В штате персонала резиденции принца в Ходейде, пишет Шнейдеров, состоял шут. Он не только развлекал гостей принца, но и обслуживал их во время застолий. Раскладывал пищу по тарелкам… руками, предварительно сполоснув, правда, в тазе с розовой водой. Так вот, однажды прислуга решила подшутить над ним самим. И, получив на то соизволение принца, «справила шуту свадьбу». Ничего не подозревая, шут, давно хотевший взять в жены одну девушку, договорился обо всем с ее отцом. Заплатил, как положено, калым. Когда же после свадебного пиршества шут с невестой, закрытой чадрой, удалились в отведенные им покои и, томимый страстью, он снял паранджу с лица «молодой жены», то увидел чернокожего раба. И тогда только понял, что и сватовство, и свадьба с участием муллы, и богатый свадебный ужин – всего лишь розыгрыш. Шут после всего этого впал в такую меланхолию, так, бедняга, затосковал и исхудал, что принцу пришлось женить его по-настоящему (38).

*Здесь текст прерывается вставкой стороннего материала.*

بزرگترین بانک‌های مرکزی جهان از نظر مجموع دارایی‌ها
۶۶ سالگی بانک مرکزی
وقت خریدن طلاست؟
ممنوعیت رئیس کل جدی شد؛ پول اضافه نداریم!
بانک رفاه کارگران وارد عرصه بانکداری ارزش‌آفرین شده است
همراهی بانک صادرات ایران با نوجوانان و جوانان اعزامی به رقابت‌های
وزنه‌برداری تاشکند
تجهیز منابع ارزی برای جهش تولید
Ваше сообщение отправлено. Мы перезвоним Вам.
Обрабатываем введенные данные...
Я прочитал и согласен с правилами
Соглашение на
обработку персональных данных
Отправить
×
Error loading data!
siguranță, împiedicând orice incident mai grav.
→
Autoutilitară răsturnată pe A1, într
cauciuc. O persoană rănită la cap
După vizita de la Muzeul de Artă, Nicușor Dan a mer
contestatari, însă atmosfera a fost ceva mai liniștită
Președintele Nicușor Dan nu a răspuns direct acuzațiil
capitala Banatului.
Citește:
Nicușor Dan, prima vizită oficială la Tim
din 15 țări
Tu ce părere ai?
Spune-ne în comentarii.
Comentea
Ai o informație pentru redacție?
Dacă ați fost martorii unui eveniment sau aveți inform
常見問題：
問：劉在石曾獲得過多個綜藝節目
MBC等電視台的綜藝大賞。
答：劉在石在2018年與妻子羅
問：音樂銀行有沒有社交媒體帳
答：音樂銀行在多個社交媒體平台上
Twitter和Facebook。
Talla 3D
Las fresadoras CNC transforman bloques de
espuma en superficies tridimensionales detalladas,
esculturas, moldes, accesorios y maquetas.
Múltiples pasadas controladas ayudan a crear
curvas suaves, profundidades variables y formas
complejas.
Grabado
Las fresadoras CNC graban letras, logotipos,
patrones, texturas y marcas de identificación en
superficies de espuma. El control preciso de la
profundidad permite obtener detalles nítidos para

По городу москопы, как жители Ходейды называли москвичей-кинематографистов, передвигались на предоставленном в их распоряжение стареньком «Рено» принца. По запруженным людьми улочкам города машина ехала медленно, «неистово гудя под лай собак и визг мальчишек».
Городской базар с узкими проходами, прикрытыми сверху – для защиты от солнца – плетеными навесами, работал «чуть ли не круглые сутки», и охранялся «специальной стражей». Имелся там и магазин «Востгосторга» с товарами, поступавшими в Йемен из Советской России. Лавки, ларьки и палатки на рынке были «разбиты по товарному признаку». На главной улице рынка хозяйничали мусульмане-индусы, приторговывавшие мануфактурой. В массе своей они являлись агентами индийских фирм, экспортные филиалы которых находились в Адене. Неподалеку располагались меняльные конторы. Большинство менял-ростовщиков составляли тоже индусы. Жили индусы-торговцы обособленно; выписывали английские и индийские газеты; содержали – для встреч и бесед – свой, открытый только для них, клуб, прозванный в народе «индийским домом» (маджлис хинди).
Посещая ряды, торговавшие керосином, В. Шнейдеров обратил внимание на то, что там нарасхват шел советский керосин. Тара от него, «жестяной бидон с серпом и молотом», попадалась ему на глаза буквально повсюду. Завозили советский керосин в бидонах, упакованных в деревянные ящики. Так вот, ящики эти йеменцы использовали в качестве строительного материала: разобрав их, крыли ими крыши в домах горожан.